Другой занозой в памяти короля Гарри был Сион – аббатство ордена св. Бригитты. Само по себе аббатство было известно своими проповедями и своей библиотекой, насчитывающей более 1400 томов, причем рукописных, украшенных миниатюрами и золотом. К временам короля Гарри слава аббатства как центра культуры несколько померкла. Набрало обороты книгопечатание, книги стали доступны всем желающим, и библиотека Сиона стала чем-то вроде музея для избранных. Впрочем, Сион стал печатать книги для широкой публики, и укрепил свое влияние снова. Монастырь был смешанным, и человек Кромвеля, Ричард Лейтон, нашел много интересного в отношениях обитателей. Например, один из исповедников состоял в связи с монахиней, убедив ее в том, что если они согрешат, а потом он отпустит грехи, она останется совершенно чистой перед Богом.
Но Кромвеля личная жизнь обитателей Сиона беспокоила менее всего. В конце концов, монахини, так обитающие, были отпрысками аристократических семейств, отдавшими предпочтение духовной карьере вместо семейной жизни, и некоторая эксцентричность поведения от них почти ожидалась. Проблемой Сиона было то, что он был настоящим рассадником слухов, сплетен и нелестных для новой политики историй, которые братья-миряне разносили по Лондону. Учитывая связи сестер, сплетни всегда были актуальны, злободневны, и, поэтому, особенно оскорбительны. Очевидно, обитатели аббатства чувствовали себя более или менее в безопасности – ведь человеком, основавшим Сион, был сам король Генри V, национальная икона в человеческом образе.
Для короля, конечно, факт, что именно Сион во многом способствовал выдвижению Элизабет Бартон, и именно Сион был местом религиозных медитаций Томаса Мора, значил больше, чем имя его кумира. Тем не менее, просто прихлопнуть аббатство не смел даже он. Собственно, желательно было бы, чтобы сами монахини спокойно признали его супремационное право, и потом потихоньку разбрелись по домам. Двое из Сиона, Ричард Рейнольдс и Томас Бронелл, были наказаны в качестве предупреждения, и женская часть аббатства почти тихо и мирно признала всё, что хотел король. В дальнейшем, аббатиса Агнес Джордан сдала монастырь в 1539 году, и была вознаграждена за кооперацию невиданно большой пенсией в 200 фунтов. Остальные, оставившие монастырь, тоже не остались обиженными, им всем обеспечили безбедную жизнь. Часть монахинь эмигрировала.
Агнес Джордан
Кстати, ныне в Сионе, перестроенном и модернизированном, обитают графы Нортумберленды. Это их лондонская резиденция.
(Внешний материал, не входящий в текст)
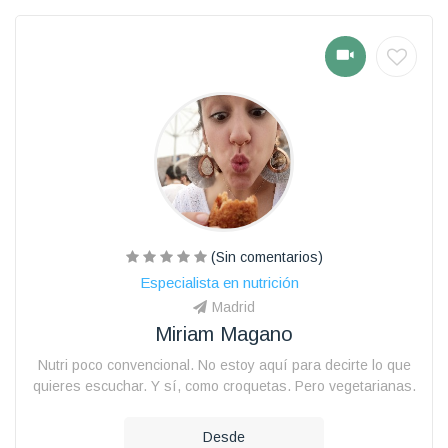
(Sin comentarios)
Especialista en nutrición
Madrid
Miriam Magano
Nutri poco convencional. No estoy aquí para decirte lo que
quieres escuchar. Y sí, como croquetas. Pero vegetarianas.
Desde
Прибрали они его к рукам еще в те времена, когда всё, заграбастанное в казну при Генри VIII, растаскивалось сэрами и пэрами при его малолетнем сыне.
Сион Хаус
Но в апреле 1536 года никто еще не знал, что случится с монастырями и их имуществом в будущем – все только предвкушали дележку. Акт парламента расформировал все монастыри, чей доход был меньше 200 фунтов год, и передал их владения короне навсегда. Для управления процессом был организован целый бюрократический отдел, названный Палата Прироста. Под руководством Ричарда Рича, некогда бедного юриста в поисках покровителя, а ныне сэра, получившего рыцарское звание в 1533 году, помоги небо всем, кому он попадался на пути.
MirrinMinttu, я имела в виду, что он позволил тем, кто согласился признать супремационное право короля, жить (и даже жить весьма безбедно). А мог просто загнать всех картезианцев, например, в тюрьмы, а потом казнить. Ведь они уже отказывались признать. Он фактически дал им второй шанс, шанс "исправиться".